Dumping a group of American tourists in the middle of Chernobyl, the site of the worst nuclear disaster in history, is an intriguing premise right from the off and Chernobyl Diaries, written by Paranormal Activity guru Oren Peli, gets off to a good start.
Backpacking in Eastern Europe, American twenty-somethings Chris (Jesse McCartney), girlfriend Natalie (Olivia Dudley) and her friend Amanda (Devin Kelley) meet up with Chris’ brother Paul (Jonathan Sadowski) in Ukraine. The plan is to move on to Moscow next but Paul has other ideas and arranges a trip to Chernobyl with ex-special forces and ‘extreme tour guide’ Uri (Dimitri Diatchenko).
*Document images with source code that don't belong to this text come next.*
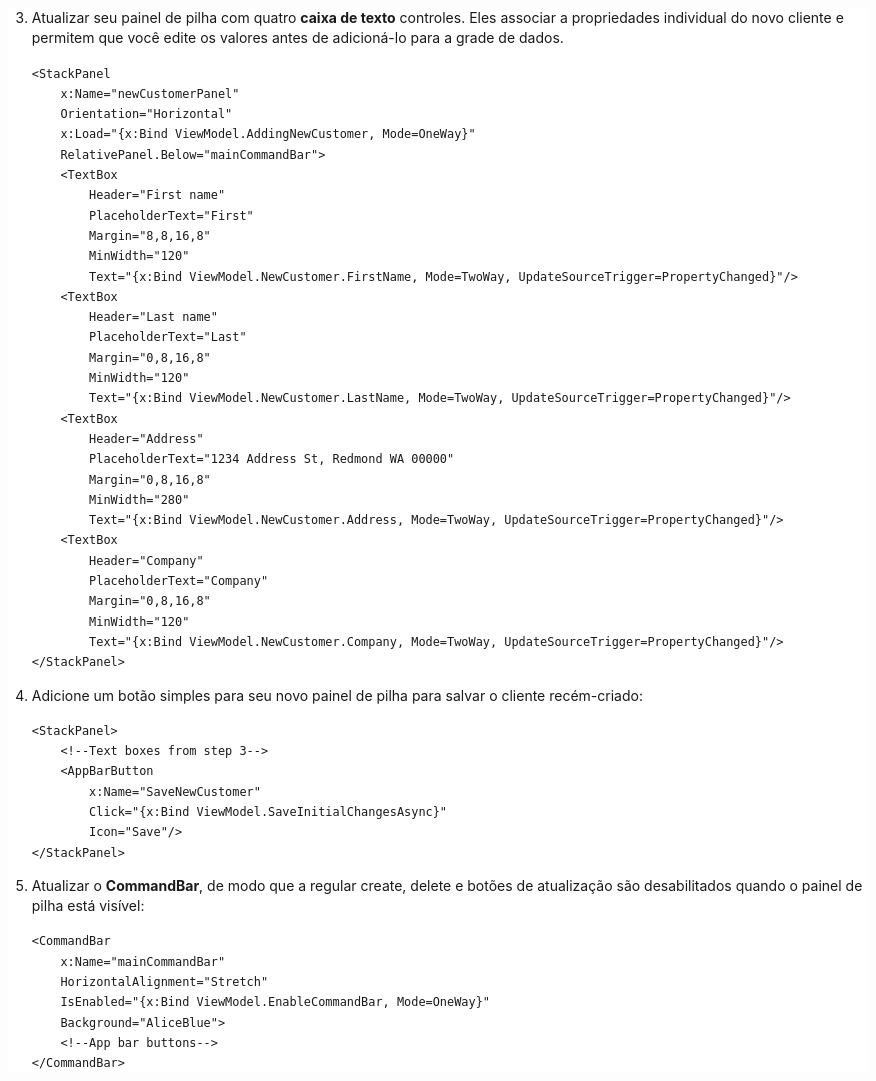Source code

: 3. Atualizar seu painel de pilha com quatro **caixa de texto** controles. Eles associar a propriedades individual do novo cliente e permitem que você edite os valores antes de adicioná-lo para a grade de dados.

    ```xaml
    <StackPanel
        x:Name="newCustomerPanel"
        Orientation="Horizontal"
        x:Load="{x:Bind ViewModel.AddingNewCustomer, Mode=OneWay}"
        RelativePanel.Below="mainCommandBar">
        <TextBox
            Header="First name"
            PlaceholderText="First"
            Margin="8,8,16,8"
            MinWidth="120"
            Text="{x:Bind ViewModel.NewCustomer.FirstName, Mode=TwoWay, UpdateSourceTrigger=PropertyChanged}"/>
        <TextBox
            Header="Last name"
            PlaceholderText="Last"
            Margin="0,8,16,8"
            MinWidth="120"
            Text="{x:Bind ViewModel.NewCustomer.LastName, Mode=TwoWay, UpdateSourceTrigger=PropertyChanged}"/>
        <TextBox
            Header="Address"
            PlaceholderText="1234 Address St, Redmond WA 00000"
            Margin="0,8,16,8"
            MinWidth="280"
            Text="{x:Bind ViewModel.NewCustomer.Address, Mode=TwoWay, UpdateSourceTrigger=PropertyChanged}"/>
        <TextBox
            Header="Company"
            PlaceholderText="Company"
            Margin="0,8,16,8"
            MinWidth="120"
            Text="{x:Bind ViewModel.NewCustomer.Company, Mode=TwoWay, UpdateSourceTrigger=PropertyChanged}"/>
    </StackPanel>
    ```

4. Adicione um botão simples para seu novo painel de pilha para salvar o cliente recém-criado:

    ```xaml
    <StackPanel>
        <!--Text boxes from step 3-->
        <AppBarButton
            x:Name="SaveNewCustomer"
            Click="{x:Bind ViewModel.SaveInitialChangesAsync}"
            Icon="Save"/>
    </StackPanel>
    ```

5. Atualizar o **CommandBar**, de modo que a regular create, delete e botões de atualização são desabilitados quando o painel de pilha está visível:

    ```xaml
    <CommandBar
        x:Name="mainCommandBar"
        HorizontalAlignment="Stretch"
        IsEnabled="{x:Bind ViewModel.EnableCommandBar, Mode=OneWay}"
        Background="AliceBlue">
        <!--App bar buttons-->
    </CommandBar>
    ```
Along with Aussie tourist Michael (Nathan Phillips) and his Norweigan girlfriend Zoe (Ingrid Bolso Berdal), the group set off to Prypiat, the seemingly deserted town that lies in the shadow of the Chernobyl power plant.
Though the endangered tourists angle is slightly cliché, bolstered by many other tired tropes (impending marriage proposal, brotherly tension, possible romance), the set up actually works with the Hungarian and Serbian sets making a suitably eerie Chernobyl substitute. There are even a few effective jump-scares from a mutated fish and a bizarre appearance from a bear.
But once the scene is set, the tension starts to disappear as quickly as the characters do. It quickly becomes apparent that the town isn’t as deserted as it should be and the hapless tourists finds themselves confronted by rabid dogs and a host of other gruesome mutants, all cunningly concealed to preserve mystery and save on budget. However, as soon as the group come under attack, the wheels fall off the film as Peli’s script presents a number of muddled scenarios that go in circles before getting to the film’s unsettling conclusion.
Chernobyl Diaries has a strong set up then and first-time director Bradley Parker creates some creepy imagery on a modest budget but there just aren’t enough scares and no reason to really care for any of the characters, leaving the second half of the film feeling dull and uninspired when it should have been at its most shocking.
DVD extras include an alternate ending that’s debatably more haunting than the one left in the movie, one deleted scene, a couple of viral videos and a trailer.